Mónica Millán,1 Tomás Sobrino,2 Juan Francisco Arenillas,1 Manuel Rodríguez-Yáñez,2 María García,3 Florentino Nombela,4 Mar Castellanos,5 Natalia Pérez de la Ossa,1 Patricia Cuadras,6 Joaquín Serena,5 José Castillo,2 and Antoni Dávalos1

1Department of Neurosciences, Hospital Germans Trias i Pujol, Departament de Medicina, Universitat Autònoma de Barcelona, Spain
2Department of Neurology, Clinical Neuroscience Research Laboratory, Hospital Clínico Universitario, Universidad de Santiago de Compostela, Spain
3Unit of Bioestatistics, Hospital Doctor Josep Trueta, Girona, Spain
4Department of Neurology, Hospital de la Princesa, Madrid, Spain
5Department of Neurology, Hospital Doctor Josep Trueta, Girona, Spain
6Department of Radiology, Hospital Germans Trias i Pujol, Departament de Medicina, Universitat Autònoma de Barcelona, Spain

Received 8 December 2008; Accepted 8 December 2008

Copyright © 2008 Hindawi Publishing Corporation. This is an open access article distributed under the Creative Commons Attribution License, which permits unrestricted use, distribution, and reproduction in any medium, provided the original work is properly cited.

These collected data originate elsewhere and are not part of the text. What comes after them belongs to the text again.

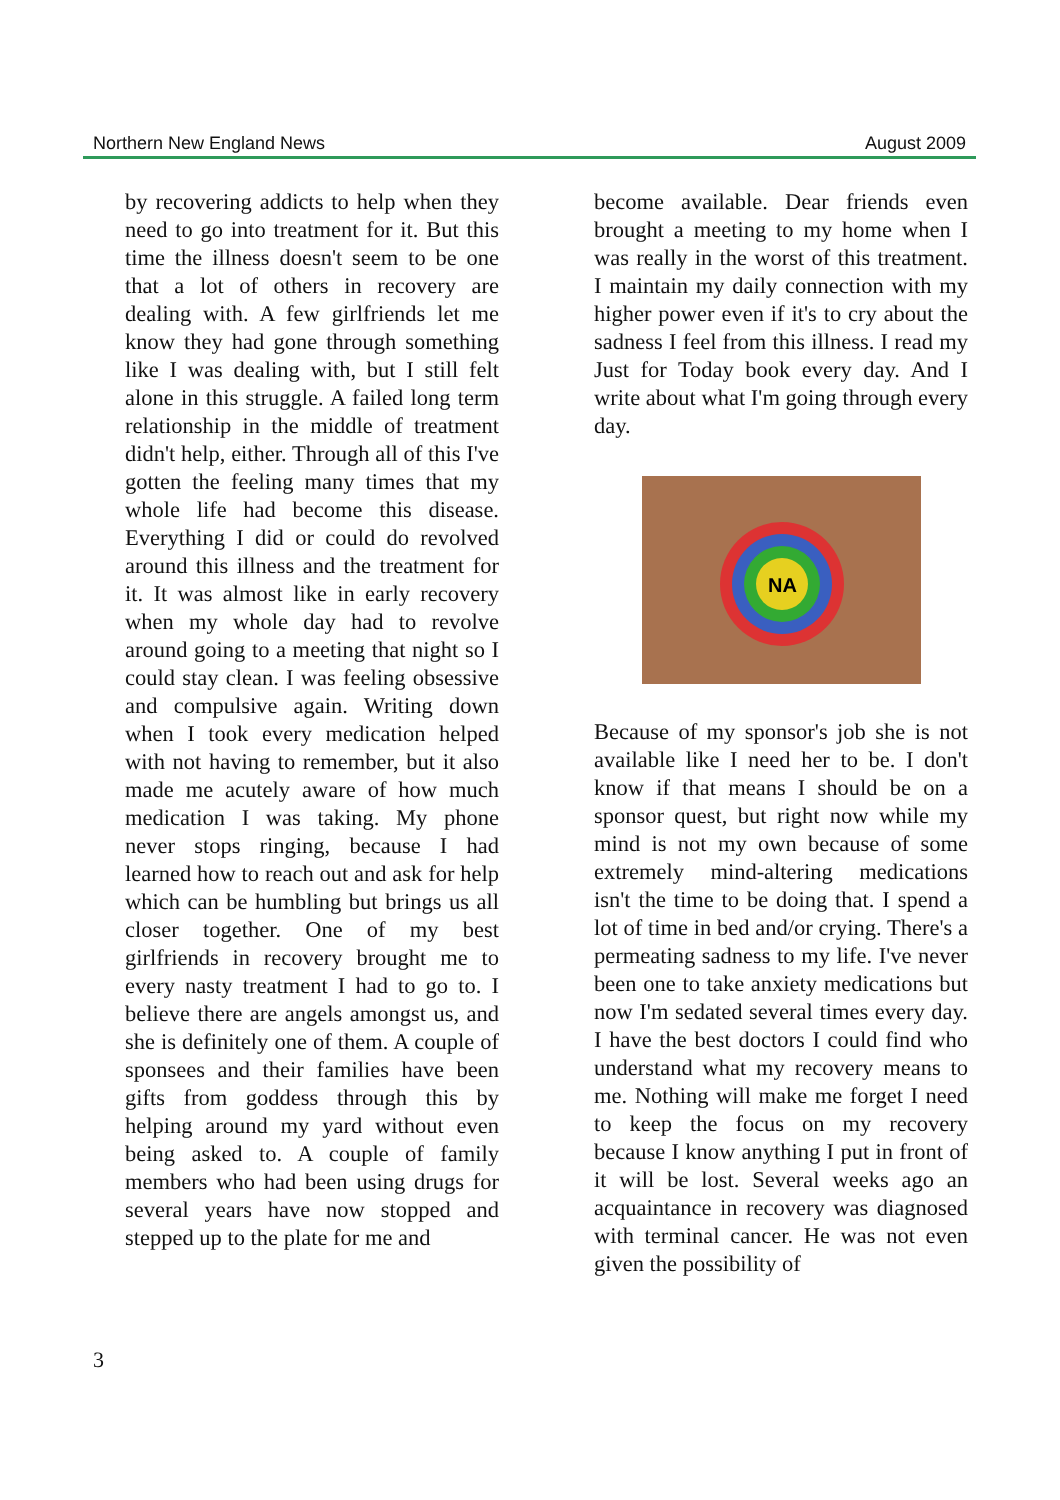Northern New England News August 2009
by recovering addicts to help when they need to go into treatment for it. But this time the illness doesn't seem to be one that a lot of others in recovery are dealing with. A few girlfriends let me know they had gone through something like I was dealing with, but I still felt alone in this struggle. A failed long term relationship in the middle of treatment didn't help, either. Through all of this I've gotten the feeling many times that my whole life had become this disease. Everything I did or could do revolved around this illness and the treatment for it. It was almost like in early recovery when my whole day had to revolve around going to a meeting that night so I could stay clean. I was feeling obsessive and compulsive again. Writing down when I took every medication helped with not having to remember, but it also made me acutely aware of how much medication I was taking. My phone never stops ringing, because I had learned how to reach out and ask for help which can be humbling but brings us all closer together. One of my best girlfriends in recovery brought me to every nasty treatment I had to go to. I believe there are angels amongst us, and she is definitely one of them. A couple of sponsees and their families have been gifts from goddess through this by helping around my yard without even being asked to. A couple of family members who had been using drugs for several years have now stopped and stepped up to the plate for me and
become available. Dear friends even brought a meeting to my home when I was really in the worst of this treatment. I maintain my daily connection with my higher power even if it's to cry about the sadness I feel from this illness. I read my Just for Today book every day. And I write about what I'm going through every day.
NA
Because of my sponsor's job she is not available like I need her to be. I don't know if that means I should be on a sponsor quest, but right now while my mind is not my own because of some extremely mind-altering medications isn't the time to be doing that. I spend a lot of time in bed and/or crying. There's a permeating sadness to my life. I've never been one to take anxiety medications but now I'm sedated several times every day. I have the best doctors I could find who understand what my recovery means to me. Nothing will make me forget I need to keep the focus on my recovery because I know anything I put in front of it will be lost. Several weeks ago an acquaintance in recovery was diagnosed with terminal cancer. He was not even given the possibility of
3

Background and purpose: Increased body iron stores have been related to greater oxidative stress and brain injury in clinical and experimental cerebral ischemia and reperfusion. We aimed to investigate the biological signatures of excitotoxicity, inflammation and blood brain barrier disruption potentially associated with high serum ferritin levels-related damage in acute stroke patients treated with i.v. t-PA.

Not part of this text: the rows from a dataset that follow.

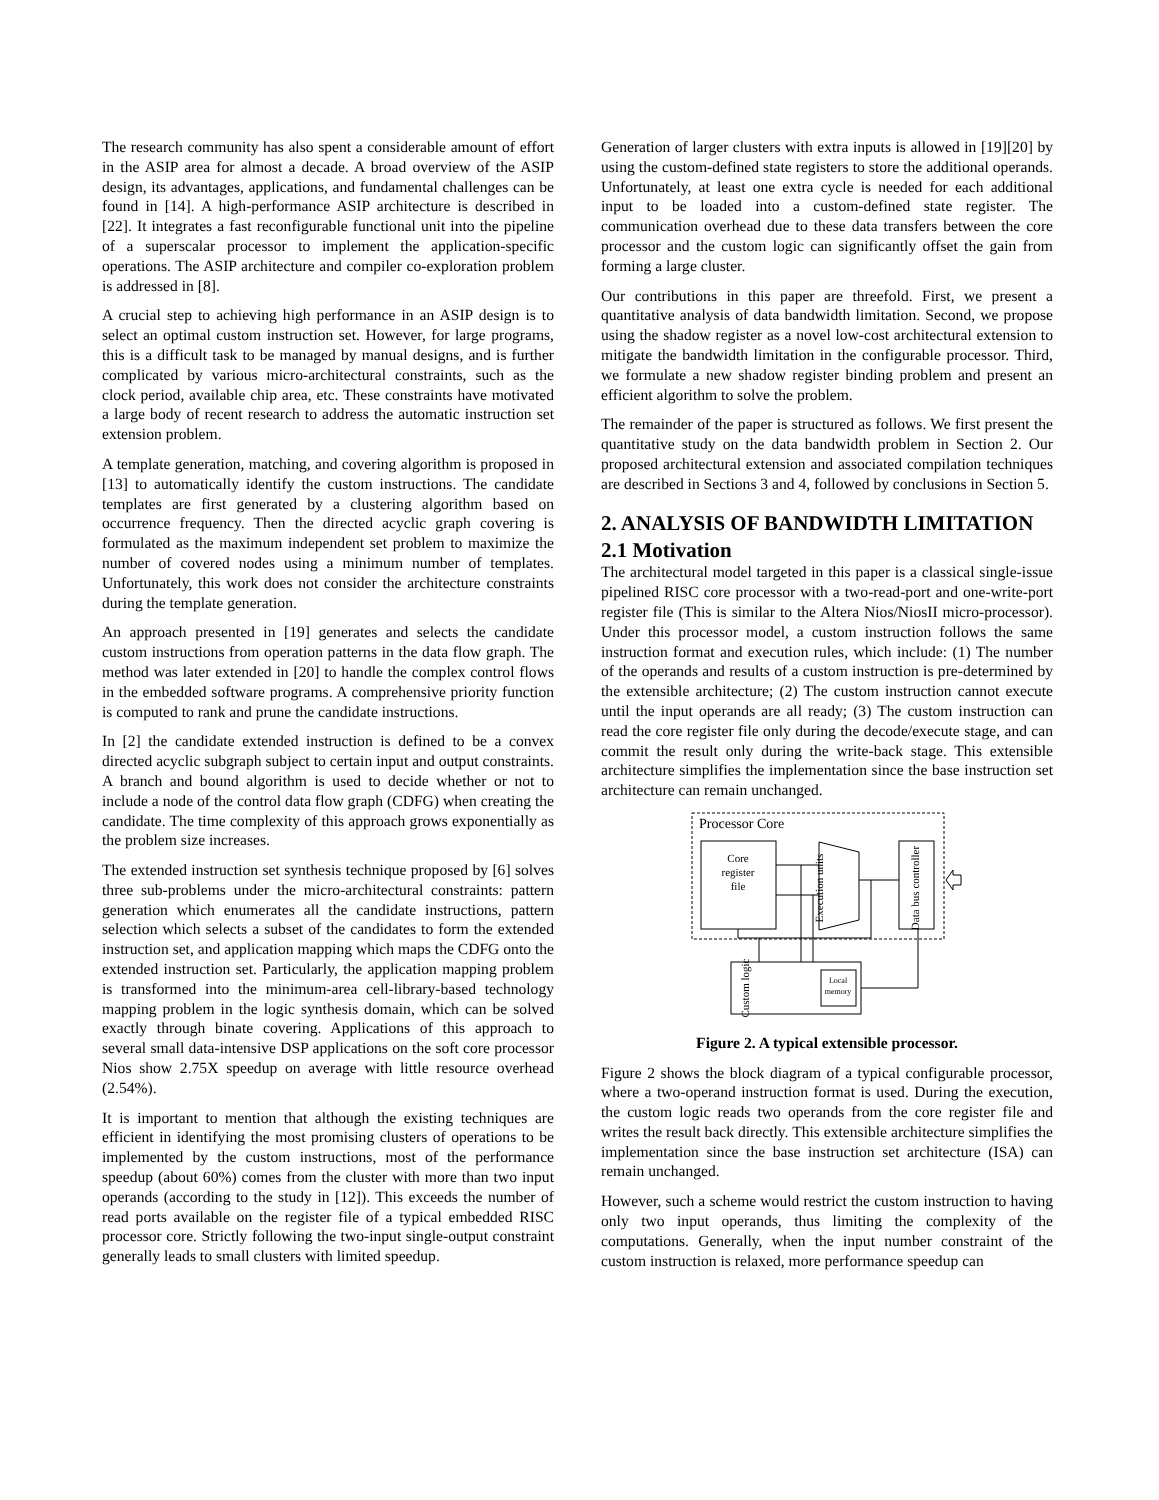The research community has also spent a considerable amount of effort in the ASIP area for almost a decade. A broad overview of the ASIP design, its advantages, applications, and fundamental challenges can be found in [14]. A high-performance ASIP architecture is described in [22]. It integrates a fast reconfigurable functional unit into the pipeline of a superscalar processor to implement the application-specific operations. The ASIP architecture and compiler co-exploration problem is addressed in [8].
A crucial step to achieving high performance in an ASIP design is to select an optimal custom instruction set. However, for large programs, this is a difficult task to be managed by manual designs, and is further complicated by various micro-architectural constraints, such as the clock period, available chip area, etc. These constraints have motivated a large body of recent research to address the automatic instruction set extension problem.
A template generation, matching, and covering algorithm is proposed in [13] to automatically identify the custom instructions. The candidate templates are first generated by a clustering algorithm based on occurrence frequency. Then the directed acyclic graph covering is formulated as the maximum independent set problem to maximize the number of covered nodes using a minimum number of templates. Unfortunately, this work does not consider the architecture constraints during the template generation.
An approach presented in [19] generates and selects the candidate custom instructions from operation patterns in the data flow graph. The method was later extended in [20] to handle the complex control flows in the embedded software programs. A comprehensive priority function is computed to rank and prune the candidate instructions.
In [2] the candidate extended instruction is defined to be a convex directed acyclic subgraph subject to certain input and output constraints. A branch and bound algorithm is used to decide whether or not to include a node of the control data flow graph (CDFG) when creating the candidate. The time complexity of this approach grows exponentially as the problem size increases.
The extended instruction set synthesis technique proposed by [6] solves three sub-problems under the micro-architectural constraints: pattern generation which enumerates all the candidate instructions, pattern selection which selects a subset of the candidates to form the extended instruction set, and application mapping which maps the CDFG onto the extended instruction set. Particularly, the application mapping problem is transformed into the minimum-area cell-library-based technology mapping problem in the logic synthesis domain, which can be solved exactly through binate covering. Applications of this approach to several small data-intensive DSP applications on the soft core processor Nios show 2.75X speedup on average with little resource overhead (2.54%).
It is important to mention that although the existing techniques are efficient in identifying the most promising clusters of operations to be implemented by the custom instructions, most of the performance speedup (about 60%) comes from the cluster with more than two input operands (according to the study in [12]). This exceeds the number of read ports available on the register file of a typical embedded RISC processor core. Strictly following the two-input single-output constraint generally leads to small clusters with limited speedup.
Generation of larger clusters with extra inputs is allowed in [19][20] by using the custom-defined state registers to store the additional operands. Unfortunately, at least one extra cycle is needed for each additional input to be loaded into a custom-defined state register. The communication overhead due to these data transfers between the core processor and the custom logic can significantly offset the gain from forming a large cluster.
Our contributions in this paper are threefold. First, we present a quantitative analysis of data bandwidth limitation. Second, we propose using the shadow register as a novel low-cost architectural extension to mitigate the bandwidth limitation in the configurable processor. Third, we formulate a new shadow register binding problem and present an efficient algorithm to solve the problem.
The remainder of the paper is structured as follows. We first present the quantitative study on the data bandwidth problem in Section 2. Our proposed architectural extension and associated compilation techniques are described in Sections 3 and 4, followed by conclusions in Section 5.
2. ANALYSIS OF BANDWIDTH LIMITATION
2.1 Motivation
The architectural model targeted in this paper is a classical single-issue pipelined RISC core processor with a two-read-port and one-write-port register file (This is similar to the Altera Nios/NiosII micro-processor). Under this processor model, a custom instruction follows the same instruction format and execution rules, which include: (1) The number of the operands and results of a custom instruction is pre-determined by the extensible architecture; (2) The custom instruction cannot execute until the input operands are all ready; (3) The custom instruction can read the core register file only during the decode/execute stage, and can commit the result only during the write-back stage. This extensible architecture simplifies the implementation since the base instruction set architecture can remain unchanged.
Processor Core
Core
register
file
Execution units
Data bus controller
Custom logic
Local
memory
Figure 2. A typical extensible processor.
Figure 2 shows the block diagram of a typical configurable processor, where a two-operand instruction format is used. During the execution, the custom logic reads two operands from the core register file and writes the result back directly. This extensible architecture simplifies the implementation since the base instruction set architecture (ISA) can remain unchanged.
However, such a scheme would restrict the custom instruction to having only two input operands, thus limiting the complexity of the computations. Generally, when the input number constraint of the custom instruction is relaxed, more performance speedup can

Methods: Serum levels of ferritin (as index of increased cellular iron stores), glutamate, interleukin-6, matrix metalloproteinase-9 and cellular fibronectin were determined in 134 patients treated with i.v. t-PA within 3 hours from stroke onset in blood samples obtained before t-PA treatment, at 24 and 72 hours.

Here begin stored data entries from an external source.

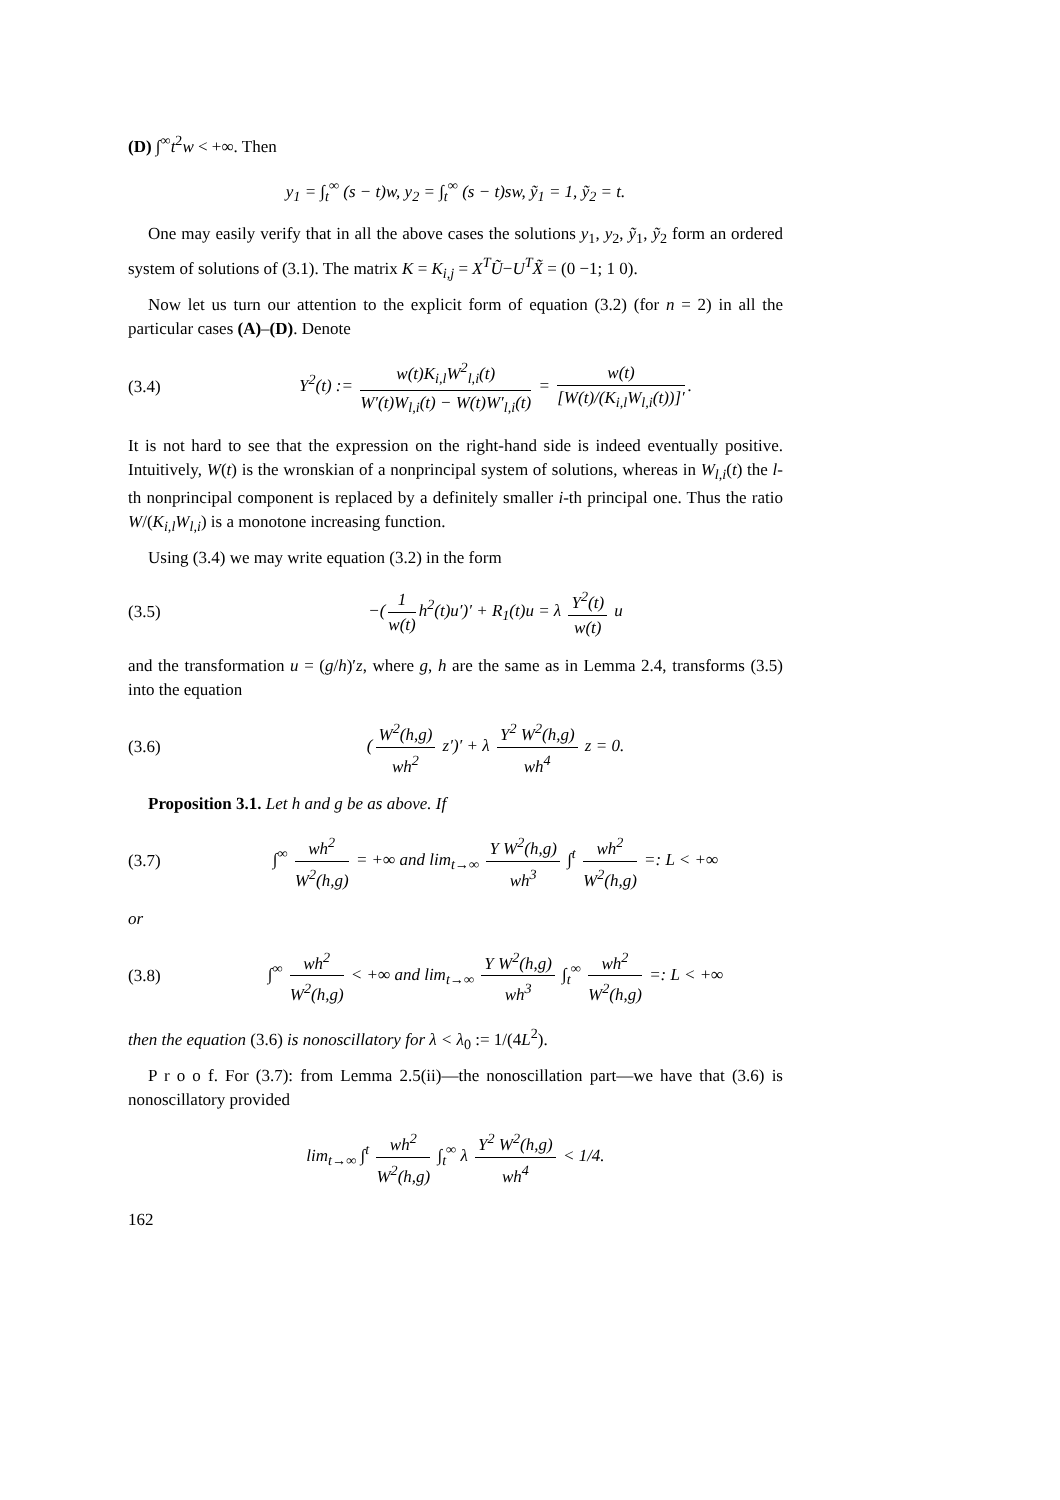(D) ∫<sup>∞</sup>t<sup>2</sup>w < +∞. Then
y<sub>1</sub> = ∫<sub>t</sub><sup>∞</sup> (s − t)w, y<sub>2</sub> = ∫<sub>t</sub><sup>∞</sup> (s − t)sw, ỹ<sub>1</sub> = 1, ỹ<sub>2</sub> = t.
One may easily verify that in all the above cases the solutions y<sub>1</sub>, y<sub>2</sub>, ỹ<sub>1</sub>, ỹ<sub>2</sub> form an ordered system of solutions of (3.1). The matrix K = K<sub>i,j</sub> = X<sup>T</sup>Ũ−U<sup>T</sup>X̃ = (0 −1; 1 0).
Now let us turn our attention to the explicit form of equation (3.2) (for n = 2) in all the particular cases (A)–(D). Denote
(3.4)
Y<sup>2</sup>(t) := w(t)K<sub>i,l</sub>W<sup>2</sup><sub>l,i</sub>(t) W′(t)W<sub>l,i</sub>(t) − W(t)W′<sub>l,i</sub>(t) = w(t) [W(t)/(K<sub>i,l</sub>W<sub>l,i</sub>(t))]′.
It is not hard to see that the expression on the right-hand side is indeed eventually positive. Intuitively, W(t) is the wronskian of a nonprincipal system of solutions, whereas in W<sub>l,i</sub>(t) the l-th nonprincipal component is replaced by a definitely smaller i-th principal one. Thus the ratio W/(K<sub>i,l</sub>W<sub>l,i</sub>) is a monotone increasing function.
Using (3.4) we may write equation (3.2) in the form
(3.5)
−(1 w(t) h<sup>2</sup>(t)u′)′ + R<sub>1</sub>(t)u = λ Y<sup>2</sup>(t) w(t) u
and the transformation u = (g/h)′z, where g, h are the same as in Lemma 2.4, transforms (3.5) into the equation
(3.6)
(W<sup>2</sup>(h,g) wh<sup>2</sup> z′)′ + λ Y<sup>2</sup> W<sup>2</sup>(h,g) wh<sup>4</sup> z = 0.
Proposition 3.1. Let h and g be as above. If
(3.7)
∫<sup>∞</sup> wh<sup>2</sup> W<sup>2</sup>(h,g) = +∞ and lim<sub>t→∞</sub> Y W<sup>2</sup>(h,g) wh<sup>3</sup> ∫<sup>t</sup> wh<sup>2</sup> W<sup>2</sup>(h,g) =: L < +∞
or
(3.8)
∫<sup>∞</sup> wh<sup>2</sup> W<sup>2</sup>(h,g) < +∞ and lim<sub>t→∞</sub> Y W<sup>2</sup>(h,g) wh<sup>3</sup> ∫<sub>t</sub><sup>∞</sup> wh<sup>2</sup> W<sup>2</sup>(h,g) =: L < +∞
then the equation (3.6) is nonoscillatory for λ < λ<sub>0</sub> := 1/(4L<sup>2</sup>).
P r o o f. For (3.7): from Lemma 2.5(ii)—the nonoscillation part—we have that (3.6) is nonoscillatory provided
lim<sub>t→∞</sub> ∫<sup>t</sup> wh<sup>2</sup> W<sup>2</sup>(h,g) ∫<sub>t</sub><sup>∞</sup> λ Y<sup>2</sup> W<sup>2</sup>(h,g) wh<sup>4</sup> < 1/4.
162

Results: Serum ferritin levels before t-PA infusion correlated to glutamate (r = 0.59, p < 0.001) and interleukin-6 (r = 0.55, p <0.001) levels at baseline, and with glutamate (r = 0.57,p <0.001), interleukin-6 (r = 0.49,p <0.001), metalloproteinase-9 (r = 0.23, p = 0.007) and cellular fibronectin (r = 0.27, p = 0.002) levels measured at 24 hours and glutamate (r = 0.415, p < 0.001), interleukin-6 (r = 0.359, p < 0.001) and metalloproteinase-9 (r = 0.261, p = 0.004) at 72 hours. The association between ferritin and glutamate levels remained after adjustment for confounding factors in generalized linear models.

Conclusions: Brain damage associated with increased iron stores in acute ischemic stroke patients treated with iv. tPA may be mediated by mechanisms linked to excitotoxic damage. The role of inflammation, blood brain barrier disruption and oxidative stress in this condition needs further research.